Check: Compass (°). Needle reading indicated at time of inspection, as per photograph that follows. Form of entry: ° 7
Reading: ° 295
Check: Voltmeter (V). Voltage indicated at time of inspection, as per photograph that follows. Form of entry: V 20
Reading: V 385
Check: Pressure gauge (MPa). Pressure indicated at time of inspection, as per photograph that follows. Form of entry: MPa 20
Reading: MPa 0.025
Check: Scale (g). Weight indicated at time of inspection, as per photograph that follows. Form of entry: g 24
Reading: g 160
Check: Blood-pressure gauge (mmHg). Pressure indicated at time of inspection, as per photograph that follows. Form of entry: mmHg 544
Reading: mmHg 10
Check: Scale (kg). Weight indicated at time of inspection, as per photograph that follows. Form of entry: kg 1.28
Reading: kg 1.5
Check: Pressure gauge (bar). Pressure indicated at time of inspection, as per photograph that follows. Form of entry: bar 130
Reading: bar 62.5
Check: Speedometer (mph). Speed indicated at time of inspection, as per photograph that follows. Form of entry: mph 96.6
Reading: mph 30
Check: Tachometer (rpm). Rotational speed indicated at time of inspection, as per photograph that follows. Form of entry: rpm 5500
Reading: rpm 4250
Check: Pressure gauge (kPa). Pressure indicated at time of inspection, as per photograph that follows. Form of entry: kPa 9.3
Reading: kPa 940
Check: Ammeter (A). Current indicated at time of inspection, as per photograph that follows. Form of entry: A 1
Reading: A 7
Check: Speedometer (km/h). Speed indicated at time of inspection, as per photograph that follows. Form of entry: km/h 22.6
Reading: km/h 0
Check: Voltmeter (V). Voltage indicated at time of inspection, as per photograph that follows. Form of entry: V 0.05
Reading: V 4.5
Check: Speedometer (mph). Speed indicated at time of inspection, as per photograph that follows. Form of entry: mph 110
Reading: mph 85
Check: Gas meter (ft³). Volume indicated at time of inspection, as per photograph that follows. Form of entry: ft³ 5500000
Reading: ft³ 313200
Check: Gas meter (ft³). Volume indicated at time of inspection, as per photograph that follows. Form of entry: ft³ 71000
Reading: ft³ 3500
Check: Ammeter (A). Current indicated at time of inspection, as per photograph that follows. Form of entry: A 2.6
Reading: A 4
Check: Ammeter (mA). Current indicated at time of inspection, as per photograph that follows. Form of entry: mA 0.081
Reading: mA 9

-=-=-

- [Requirement] Copy out the part of the listing that opens with the line containing "Check: Scale (kg)." and closes with the line containing "Reading: rpm 4250", both included, reproducing each line word for word.

- [Output for this task]
Check: Scale (kg). Weight indicated at time of inspection, as per photograph that follows. Form of entry: kg 1.28
Reading: kg 1.5
Check: Pressure gauge (bar). Pressure indicated at time of inspection, as per photograph that follows. Form of entry: bar 130
Reading: bar 62.5
Check: Speedometer (mph). Speed indicated at time of inspection, as per photograph that follows. Form of entry: mph 96.6
Reading: mph 30
Check: Tachometer (rpm). Rotational speed indicated at time of inspection, as per photograph that follows. Form of entry: rpm 5500
Reading: rpm 4250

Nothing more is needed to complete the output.